Task prompt:
Repeat the text of these records line for line, with no changes. Leave out the pictures.
•••
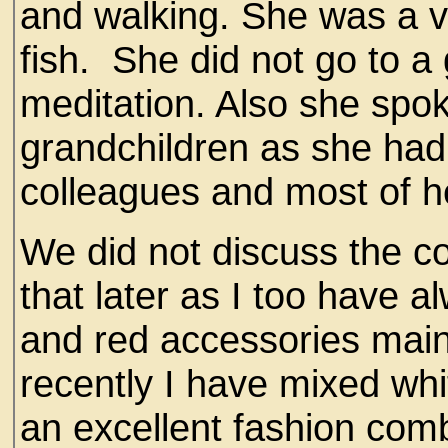
and walking. She was a ve
fish. She did not go to a
meditation. Also she spo
grandchildren as she had
colleagues and most of he
We did not discuss the co
that later as I too have a
and red accessories mainl
recently I have mixed whi
an excellent fashion comb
•••
Solution for this problem:
and walking. She was a ve
fish. She did not go to a
meditation. Also she spo
grandchildren as she had
colleagues and most of he
We did not discuss the co
that later as I too have a
and red accessories mainl
recently I have mixed whi
an excellent fashion comb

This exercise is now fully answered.